Which lines in the records below contain the word "Glandular"? Return each of them.

Supplied information: Begin

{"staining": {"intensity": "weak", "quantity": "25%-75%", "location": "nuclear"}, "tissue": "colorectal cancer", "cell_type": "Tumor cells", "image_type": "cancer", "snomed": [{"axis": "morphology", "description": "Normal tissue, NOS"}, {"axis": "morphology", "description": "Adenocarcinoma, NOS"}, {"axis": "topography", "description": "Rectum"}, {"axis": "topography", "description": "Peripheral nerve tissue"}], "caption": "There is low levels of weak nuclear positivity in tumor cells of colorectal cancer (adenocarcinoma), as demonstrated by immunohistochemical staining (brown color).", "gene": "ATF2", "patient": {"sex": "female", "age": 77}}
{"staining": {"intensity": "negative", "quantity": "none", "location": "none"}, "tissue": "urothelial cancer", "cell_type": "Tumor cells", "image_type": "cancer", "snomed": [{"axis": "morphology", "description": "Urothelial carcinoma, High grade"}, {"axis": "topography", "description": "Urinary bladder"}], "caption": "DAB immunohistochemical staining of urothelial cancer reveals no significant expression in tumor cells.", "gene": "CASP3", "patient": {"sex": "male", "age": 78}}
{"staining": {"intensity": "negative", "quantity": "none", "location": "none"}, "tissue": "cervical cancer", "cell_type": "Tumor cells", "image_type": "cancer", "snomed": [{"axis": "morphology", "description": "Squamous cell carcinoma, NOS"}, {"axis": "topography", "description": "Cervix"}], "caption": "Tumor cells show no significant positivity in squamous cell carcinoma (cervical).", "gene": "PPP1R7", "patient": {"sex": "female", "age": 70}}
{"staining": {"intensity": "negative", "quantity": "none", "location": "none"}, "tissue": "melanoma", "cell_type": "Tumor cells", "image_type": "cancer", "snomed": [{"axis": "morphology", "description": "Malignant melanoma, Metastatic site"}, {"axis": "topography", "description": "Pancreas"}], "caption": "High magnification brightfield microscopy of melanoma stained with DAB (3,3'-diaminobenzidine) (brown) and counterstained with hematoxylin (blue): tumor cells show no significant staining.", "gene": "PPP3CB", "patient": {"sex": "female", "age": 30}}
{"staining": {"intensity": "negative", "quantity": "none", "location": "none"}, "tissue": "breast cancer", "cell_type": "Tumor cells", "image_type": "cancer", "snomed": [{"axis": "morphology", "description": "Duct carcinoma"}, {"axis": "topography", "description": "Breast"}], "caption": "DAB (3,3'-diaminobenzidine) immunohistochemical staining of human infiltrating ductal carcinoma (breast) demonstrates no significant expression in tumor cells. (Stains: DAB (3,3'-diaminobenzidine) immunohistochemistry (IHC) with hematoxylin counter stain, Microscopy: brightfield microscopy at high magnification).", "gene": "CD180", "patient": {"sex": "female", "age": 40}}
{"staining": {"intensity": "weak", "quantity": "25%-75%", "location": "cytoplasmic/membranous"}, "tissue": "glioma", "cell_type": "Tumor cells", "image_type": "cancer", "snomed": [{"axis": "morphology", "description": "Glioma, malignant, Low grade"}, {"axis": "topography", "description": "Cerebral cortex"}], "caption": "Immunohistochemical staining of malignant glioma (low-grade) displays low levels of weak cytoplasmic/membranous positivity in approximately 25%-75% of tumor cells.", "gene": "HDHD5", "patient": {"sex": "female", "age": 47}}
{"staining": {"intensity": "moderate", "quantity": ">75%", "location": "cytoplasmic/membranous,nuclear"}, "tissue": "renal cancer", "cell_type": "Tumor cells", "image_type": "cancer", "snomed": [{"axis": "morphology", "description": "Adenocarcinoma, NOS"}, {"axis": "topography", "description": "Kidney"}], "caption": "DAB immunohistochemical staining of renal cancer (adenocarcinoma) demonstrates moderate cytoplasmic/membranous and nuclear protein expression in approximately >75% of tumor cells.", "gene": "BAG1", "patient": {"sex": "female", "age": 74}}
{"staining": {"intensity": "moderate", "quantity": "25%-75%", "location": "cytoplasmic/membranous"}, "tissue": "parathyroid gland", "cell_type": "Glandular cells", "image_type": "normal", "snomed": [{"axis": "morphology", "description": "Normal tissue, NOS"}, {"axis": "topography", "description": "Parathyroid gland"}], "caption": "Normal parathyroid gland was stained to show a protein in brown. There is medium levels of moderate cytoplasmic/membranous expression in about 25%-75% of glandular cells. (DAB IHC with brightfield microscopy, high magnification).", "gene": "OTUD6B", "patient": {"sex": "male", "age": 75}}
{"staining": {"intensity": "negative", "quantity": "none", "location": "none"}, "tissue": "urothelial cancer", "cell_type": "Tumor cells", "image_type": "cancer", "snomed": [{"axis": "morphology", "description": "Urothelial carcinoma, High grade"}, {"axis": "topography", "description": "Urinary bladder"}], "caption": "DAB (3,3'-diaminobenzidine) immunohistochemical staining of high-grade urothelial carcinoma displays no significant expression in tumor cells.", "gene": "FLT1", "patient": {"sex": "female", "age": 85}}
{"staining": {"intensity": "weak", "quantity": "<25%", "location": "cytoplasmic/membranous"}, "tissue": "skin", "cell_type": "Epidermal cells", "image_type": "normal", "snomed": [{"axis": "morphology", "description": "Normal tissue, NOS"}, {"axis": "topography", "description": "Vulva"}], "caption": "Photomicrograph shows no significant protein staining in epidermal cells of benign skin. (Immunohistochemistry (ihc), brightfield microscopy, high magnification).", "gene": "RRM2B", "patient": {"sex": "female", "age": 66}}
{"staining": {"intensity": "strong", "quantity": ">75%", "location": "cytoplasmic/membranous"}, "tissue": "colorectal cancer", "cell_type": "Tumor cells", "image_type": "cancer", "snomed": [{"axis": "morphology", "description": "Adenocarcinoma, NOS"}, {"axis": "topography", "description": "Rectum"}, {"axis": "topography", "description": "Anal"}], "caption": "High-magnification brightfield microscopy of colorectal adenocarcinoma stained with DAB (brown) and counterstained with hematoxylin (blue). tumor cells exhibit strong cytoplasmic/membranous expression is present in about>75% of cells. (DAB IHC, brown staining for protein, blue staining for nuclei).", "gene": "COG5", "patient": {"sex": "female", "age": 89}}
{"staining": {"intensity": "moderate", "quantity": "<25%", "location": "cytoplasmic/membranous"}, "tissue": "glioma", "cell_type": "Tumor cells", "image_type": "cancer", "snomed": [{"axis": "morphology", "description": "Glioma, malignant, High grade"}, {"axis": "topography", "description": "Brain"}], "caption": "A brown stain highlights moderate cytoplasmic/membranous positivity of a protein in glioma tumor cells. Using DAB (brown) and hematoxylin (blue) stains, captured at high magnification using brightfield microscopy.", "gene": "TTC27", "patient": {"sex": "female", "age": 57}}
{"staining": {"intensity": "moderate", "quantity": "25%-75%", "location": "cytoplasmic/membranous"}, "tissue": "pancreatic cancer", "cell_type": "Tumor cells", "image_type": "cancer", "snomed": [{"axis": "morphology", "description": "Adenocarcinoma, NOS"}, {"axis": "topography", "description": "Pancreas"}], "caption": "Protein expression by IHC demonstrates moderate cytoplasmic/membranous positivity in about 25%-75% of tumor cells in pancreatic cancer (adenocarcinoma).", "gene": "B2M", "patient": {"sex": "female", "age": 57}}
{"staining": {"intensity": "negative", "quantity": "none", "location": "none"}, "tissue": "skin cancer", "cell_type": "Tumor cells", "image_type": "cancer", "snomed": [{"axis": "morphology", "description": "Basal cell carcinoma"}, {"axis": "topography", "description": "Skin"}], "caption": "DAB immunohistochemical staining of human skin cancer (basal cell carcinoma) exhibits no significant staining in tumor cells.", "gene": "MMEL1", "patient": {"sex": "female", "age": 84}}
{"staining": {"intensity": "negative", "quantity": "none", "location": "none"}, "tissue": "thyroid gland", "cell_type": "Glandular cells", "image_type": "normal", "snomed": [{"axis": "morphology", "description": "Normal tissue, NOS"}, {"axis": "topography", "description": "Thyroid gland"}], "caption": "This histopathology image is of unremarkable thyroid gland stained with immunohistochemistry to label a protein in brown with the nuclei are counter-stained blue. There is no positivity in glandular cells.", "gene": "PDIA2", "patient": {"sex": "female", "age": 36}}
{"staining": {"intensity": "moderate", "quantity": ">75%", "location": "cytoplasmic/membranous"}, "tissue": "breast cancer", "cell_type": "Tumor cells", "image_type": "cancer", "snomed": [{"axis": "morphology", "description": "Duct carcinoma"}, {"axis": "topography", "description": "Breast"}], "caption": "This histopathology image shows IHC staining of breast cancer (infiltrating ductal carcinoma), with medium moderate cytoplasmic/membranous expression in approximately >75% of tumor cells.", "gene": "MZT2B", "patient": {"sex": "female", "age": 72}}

Supplied information: End

-- Final answer --
{"staining": {"intensity": "moderate", "quantity": "25%-75%", "location": "cytoplasmic/membranous"}, "tissue": "parathyroid gland", "cell_type": "Glandular cells", "image_type": "normal", "snomed": [{"axis": "morphology", "description": "Normal tissue, NOS"}, {"axis": "topography", "description": "Parathyroid gland"}], "caption": "Normal parathyroid gland was stained to show a protein in brown. There is medium levels of moderate cytoplasmic/membranous expression in about 25%-75% of glandular cells. (DAB IHC with brightfield microscopy, high magnification).", "gene": "OTUD6B", "patient": {"sex": "male", "age": 75}}
{"staining": {"intensity": "negative", "quantity": "none", "location": "none"}, "tissue": "thyroid gland", "cell_type": "Glandular cells", "image_type": "normal", "snomed": [{"axis": "morphology", "description": "Normal tissue, NOS"}, {"axis": "topography", "description": "Thyroid gland"}], "caption": "This histopathology image is of unremarkable thyroid gland stained with immunohistochemistry to label a protein in brown with the nuclei are counter-stained blue. There is no positivity in glandular cells.", "gene": "PDIA2", "patient": {"sex": "female", "age": 36}}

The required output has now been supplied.